While Knudsen continued to work relentlessly throughout the war to push materiel production, it was in a role different from the advisory role Roosevelt had originally envisioned. In fact the advisory commission, while achieving many of its goals, was often butting its head up against a military establishment that was wary of taking orders from civilians, and New Dealers who feared any transfer of authority to business interests would undo the social progress they had made. Time magazine asserted in February 1941 that Knudsen and other manufacturers were constantly fending off the meddling of New Deal politicians in a “civil war [that] raged with indescribable bitterness.”

It didn’t help that the advisory commission’s mandate was never clear. Its members could theoretically only “advise and consult” with army and navy procurement offices, which meant they had little power to force solutions other than by relying on Knudsen’s power of persuasion and the good will of manufacturers and the armed forces. Just six months after Knudsen had arrived in Washington, Roosevelt supplanted the advisory commission with the Office of Production Management, essentially run by Knudsen and Sidney Hillman, and authorized it to ensure arms production. But that office too was structurally deficient: always the democrat, Roosevelt refused to name a chief, and while Knudsen made great strides over that next year, there was always concern that a more centralized leadership was needed.

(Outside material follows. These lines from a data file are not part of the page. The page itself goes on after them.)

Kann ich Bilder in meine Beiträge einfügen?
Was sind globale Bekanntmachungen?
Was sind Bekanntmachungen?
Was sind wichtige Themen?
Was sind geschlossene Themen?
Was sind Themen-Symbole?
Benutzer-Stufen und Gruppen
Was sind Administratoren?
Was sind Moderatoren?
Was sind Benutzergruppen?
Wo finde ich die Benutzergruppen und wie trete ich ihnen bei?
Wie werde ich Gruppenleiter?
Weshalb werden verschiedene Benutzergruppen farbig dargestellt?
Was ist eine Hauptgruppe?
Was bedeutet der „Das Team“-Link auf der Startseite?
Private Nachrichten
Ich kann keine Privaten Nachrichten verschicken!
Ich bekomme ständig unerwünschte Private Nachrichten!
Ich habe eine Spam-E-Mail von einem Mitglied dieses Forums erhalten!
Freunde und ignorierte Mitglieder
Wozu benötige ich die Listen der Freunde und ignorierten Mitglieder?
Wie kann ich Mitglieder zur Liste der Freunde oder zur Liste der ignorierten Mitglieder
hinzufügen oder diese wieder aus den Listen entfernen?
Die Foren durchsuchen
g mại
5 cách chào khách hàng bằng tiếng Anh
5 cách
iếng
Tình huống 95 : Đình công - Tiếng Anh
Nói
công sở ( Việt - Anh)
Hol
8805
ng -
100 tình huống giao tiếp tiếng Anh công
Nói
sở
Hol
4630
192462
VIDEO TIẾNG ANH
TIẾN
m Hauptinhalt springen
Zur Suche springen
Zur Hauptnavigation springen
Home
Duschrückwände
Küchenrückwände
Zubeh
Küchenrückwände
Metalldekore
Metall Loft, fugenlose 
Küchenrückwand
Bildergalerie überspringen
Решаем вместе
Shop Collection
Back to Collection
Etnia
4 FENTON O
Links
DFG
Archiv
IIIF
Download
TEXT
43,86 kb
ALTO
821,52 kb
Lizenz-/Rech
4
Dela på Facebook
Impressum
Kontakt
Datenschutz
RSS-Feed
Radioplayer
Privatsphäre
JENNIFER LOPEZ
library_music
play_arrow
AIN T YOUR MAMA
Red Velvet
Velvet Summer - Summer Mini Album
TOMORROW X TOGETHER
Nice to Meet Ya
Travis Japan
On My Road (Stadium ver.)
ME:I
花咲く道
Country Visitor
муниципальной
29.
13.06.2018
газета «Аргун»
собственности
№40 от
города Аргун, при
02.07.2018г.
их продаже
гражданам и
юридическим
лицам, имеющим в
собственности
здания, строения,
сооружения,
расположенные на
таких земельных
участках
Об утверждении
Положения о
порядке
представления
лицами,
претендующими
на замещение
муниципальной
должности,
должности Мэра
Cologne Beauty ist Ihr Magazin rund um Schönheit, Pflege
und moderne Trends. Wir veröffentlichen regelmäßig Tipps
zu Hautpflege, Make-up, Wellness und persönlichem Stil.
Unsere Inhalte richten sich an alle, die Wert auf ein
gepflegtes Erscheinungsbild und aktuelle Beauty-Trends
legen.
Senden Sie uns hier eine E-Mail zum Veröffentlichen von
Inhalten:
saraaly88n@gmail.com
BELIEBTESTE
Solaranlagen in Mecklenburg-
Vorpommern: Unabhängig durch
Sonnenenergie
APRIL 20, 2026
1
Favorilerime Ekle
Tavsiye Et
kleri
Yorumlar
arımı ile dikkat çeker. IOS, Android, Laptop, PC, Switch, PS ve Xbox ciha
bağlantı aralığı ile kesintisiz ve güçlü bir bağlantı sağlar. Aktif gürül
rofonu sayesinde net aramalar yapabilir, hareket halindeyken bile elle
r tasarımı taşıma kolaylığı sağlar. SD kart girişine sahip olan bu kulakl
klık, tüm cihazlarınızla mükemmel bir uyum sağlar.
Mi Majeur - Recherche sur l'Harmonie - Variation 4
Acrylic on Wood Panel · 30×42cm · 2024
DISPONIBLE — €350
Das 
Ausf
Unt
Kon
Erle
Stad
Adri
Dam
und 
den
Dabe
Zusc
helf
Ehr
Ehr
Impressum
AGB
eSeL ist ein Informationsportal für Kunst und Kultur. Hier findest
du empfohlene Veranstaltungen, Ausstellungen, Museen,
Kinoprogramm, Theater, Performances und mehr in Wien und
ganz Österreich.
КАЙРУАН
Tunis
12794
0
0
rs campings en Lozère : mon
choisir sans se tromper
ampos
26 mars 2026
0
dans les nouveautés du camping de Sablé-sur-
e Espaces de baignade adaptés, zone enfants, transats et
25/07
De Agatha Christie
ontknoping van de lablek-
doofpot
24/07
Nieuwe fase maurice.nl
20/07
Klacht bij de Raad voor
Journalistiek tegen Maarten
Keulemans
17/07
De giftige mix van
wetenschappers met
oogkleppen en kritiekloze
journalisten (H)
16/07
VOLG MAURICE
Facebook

After the attack on Pearl Harbor, Knudsen was summoned to the White House where Roosevelt told him that he was going to commission him as a lieutenant general in charge of army production. “When you go out in the field,” explained Roosevelt, “there may be generals who will try to pull rank on you.” It was not really a promotion; according to Knudsen’s memoir, the commission was partly to make him feel better about being replaced in early 1942 by former Sears Roebuck executive Donald M. Nelson, who became the head of the Office of Production Management.

By 1944 the war production effort for tanks, trucks, and weapons was well in hand, and on September 1, Knudsen was named director of the Air Technical Command (today the Air Force Materiel Command) to push aircraft output, especially the new B-29 Superfortress. That production—thanks largely to Knudsen’s earlier work—was already on a roll, with American plants turning out military aircraft at an incredible rate: 19,200 in 1941, 47,873 in 1942, 85,946 in 1943, 96,369 in 1944, and 78,523 in 1945. Ford’s Willow Run plant for B-24s started from scratch in March 1941, reaching a peak production of 455 planes in 450 hours in April 1944: an astonishing one per hour.

Just over a year later—on May 29, 1945—Knudsen retired from government service at age 66, his job clearly done. When he died of a cerebral hemorrhage in Detroit only three years later, the Detroit Free Press proudly extolled the greatest achievement of its hometown hero: “He more than any other man was the leader of Victory,” the newspaper said of the Danish immigrant who had become a master of mass production, a three-star general, and the holder of two Distinguished Service Medals, “for he made it possible.”